━━━━━ LISTED RECORDS
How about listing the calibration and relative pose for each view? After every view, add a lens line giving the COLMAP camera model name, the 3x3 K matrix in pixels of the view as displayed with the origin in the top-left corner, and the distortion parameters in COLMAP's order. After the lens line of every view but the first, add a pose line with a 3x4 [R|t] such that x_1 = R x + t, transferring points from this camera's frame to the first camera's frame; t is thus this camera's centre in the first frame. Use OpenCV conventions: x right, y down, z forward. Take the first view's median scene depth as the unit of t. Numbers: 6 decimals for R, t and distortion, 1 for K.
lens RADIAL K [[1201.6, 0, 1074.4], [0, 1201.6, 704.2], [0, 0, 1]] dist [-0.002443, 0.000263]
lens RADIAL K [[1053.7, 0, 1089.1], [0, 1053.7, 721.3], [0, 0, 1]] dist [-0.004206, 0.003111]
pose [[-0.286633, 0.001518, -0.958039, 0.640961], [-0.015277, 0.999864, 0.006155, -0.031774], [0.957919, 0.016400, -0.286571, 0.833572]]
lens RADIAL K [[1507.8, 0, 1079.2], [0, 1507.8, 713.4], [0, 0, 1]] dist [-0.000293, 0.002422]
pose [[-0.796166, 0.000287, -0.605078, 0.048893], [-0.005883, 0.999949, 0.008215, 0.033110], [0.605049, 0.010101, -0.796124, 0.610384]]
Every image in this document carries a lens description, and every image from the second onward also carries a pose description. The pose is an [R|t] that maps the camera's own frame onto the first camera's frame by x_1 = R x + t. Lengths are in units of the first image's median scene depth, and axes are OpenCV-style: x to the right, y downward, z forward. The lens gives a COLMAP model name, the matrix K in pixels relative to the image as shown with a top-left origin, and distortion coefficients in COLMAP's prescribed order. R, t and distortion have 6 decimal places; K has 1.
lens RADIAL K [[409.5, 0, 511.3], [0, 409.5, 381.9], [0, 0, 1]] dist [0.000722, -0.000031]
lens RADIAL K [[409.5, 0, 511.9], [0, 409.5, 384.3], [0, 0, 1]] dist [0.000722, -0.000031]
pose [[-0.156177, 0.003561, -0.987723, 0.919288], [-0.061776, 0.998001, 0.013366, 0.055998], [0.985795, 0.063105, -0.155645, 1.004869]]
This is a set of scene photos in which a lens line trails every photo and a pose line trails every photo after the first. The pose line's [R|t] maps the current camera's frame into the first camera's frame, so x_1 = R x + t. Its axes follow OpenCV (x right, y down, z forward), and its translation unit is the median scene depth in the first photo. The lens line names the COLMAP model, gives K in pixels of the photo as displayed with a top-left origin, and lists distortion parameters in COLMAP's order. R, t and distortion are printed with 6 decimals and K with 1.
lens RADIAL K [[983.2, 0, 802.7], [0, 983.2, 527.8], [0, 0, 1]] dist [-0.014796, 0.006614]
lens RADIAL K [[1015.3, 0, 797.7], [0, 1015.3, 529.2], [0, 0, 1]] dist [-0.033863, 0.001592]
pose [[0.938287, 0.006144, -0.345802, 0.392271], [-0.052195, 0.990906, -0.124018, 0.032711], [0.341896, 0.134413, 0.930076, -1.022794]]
━━━━━━━━━━
# [EXERCISE OBJECTIVE]
Beginning at the line that holds "This is a set", write out word for word each line through the end of the records.

# [COMPLETED TASK]
This is a set of scene photos in which a lens line trails every photo and a pose line trails every photo after the first. The pose line's [R|t] maps the current camera's frame into the first camera's frame, so x_1 = R x + t. Its axes follow OpenCV (x right, y down, z forward), and its translation unit is the median scene depth in the first photo. The lens line names the COLMAP model, gives K in pixels of the photo as displayed with a top-left origin, and lists distortion parameters in COLMAP's order. R, t and distortion are printed with 6 decimals and K with 1.
lens RADIAL K [[983.2, 0, 802.7], [0, 983.2, 527.8], [0, 0, 1]] dist [-0.014796, 0.006614]
lens RADIAL K [[1015.3, 0, 797.7], [0, 1015.3, 529.2], [0, 0, 1]] dist [-0.033863, 0.001592]
pose [[0.938287, 0.006144, -0.345802, 0.392271], [-0.052195, 0.990906, -0.124018, 0.032711], [0.341896, 0.134413, 0.930076, -1.022794]]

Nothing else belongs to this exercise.